Question

(If there is more than one answer, use the "or" button.)Round your answer(s) to the nearest hundredth.A ball is thrown from a height of 141 feet with an initial downward velocity of 21 ft/s. The ball's height h (in feet) after t seconds is given by the following.h = 141 - 21t - 16t ^ 2How long after the ball is thrown does it hit the ground?

Answer 1

Given:

`h=141-21t-16t^2`

To get the time the ball hit the ground, it hits the ground when the height is zero.

Hence,

`\begin{gathered} At\text{ h = 0;} \\ h=141-21t-16t^2 \\ 0=141-21t-16t^2 \\ 141-21t-16t^2=0 \\ 16t^2+21t-141=0 \end{gathered}`

To solve for t, we use the quadratic formula.

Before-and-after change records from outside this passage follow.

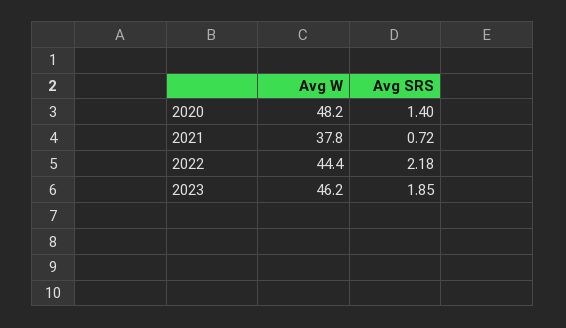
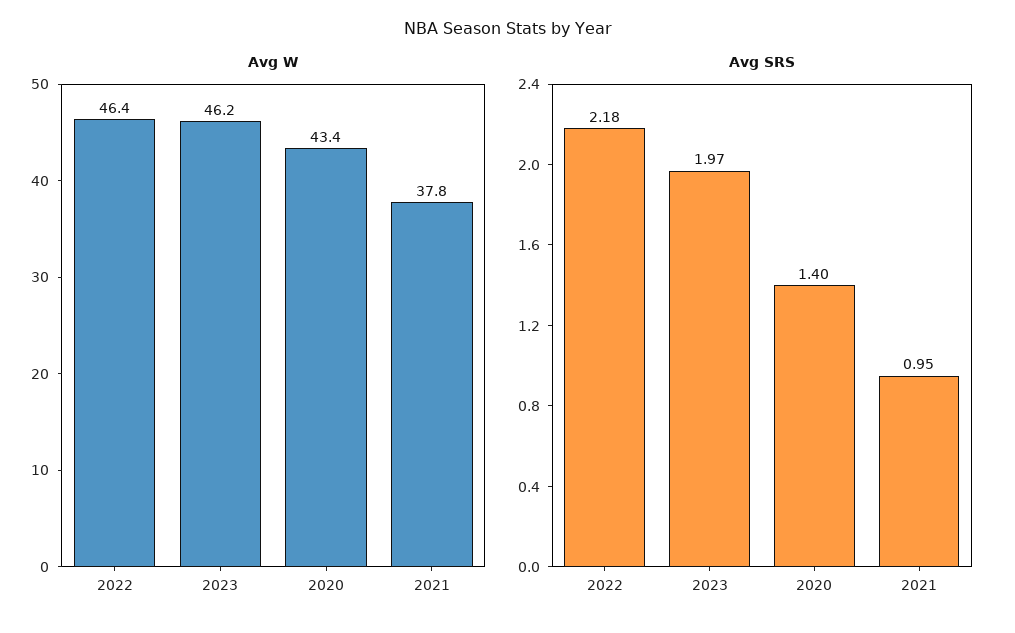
  {
    "Avg W": {
-     "2020": 48.2,
+     "2020": 43.4,
      "2021": 37.8,
-     "2022": 44.4,
+     "2022": 46.4,
      "2023": 46.2
    },
    "Avg SRS": {
      "2020": 1.4,
-     "2021": 0.72,
+     "2021": 0.95,
      "2022": 2.18,
-     "2023": 1.85
+     "2023": 1.97
    }
  }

`\begin{gathered} x=\frac{-b\pm\sqrt[]{b^2-4ac}}{2a} \\ \text{where;} \\ a=16,b=21,c=-141 \\ t=\frac{-21\pm\sqrt[]{21^2-(4*16*-141)}}{2*16} \\ t=\frac{-21\pm\sqrt[]{441+9024}}{32} \\ t=\frac{-21\pm\sqrt[]{9465}}{32} \\ t=(-21\pm97.288)/(32) \\ t_1=(-21+97.288)/(32)=(76.288)/(32)=2.384\approx2.38 \\ t_2=(-21-97.288)/(32)=(-118.288)/(32)=-3.6965\approx-3.70 \end{gathered}`

Since time can't be a negative value, we pick the positive value of t.

Therefore, to the nearest hundredth, it takes 2.38 seconds for the ball to hit the ground.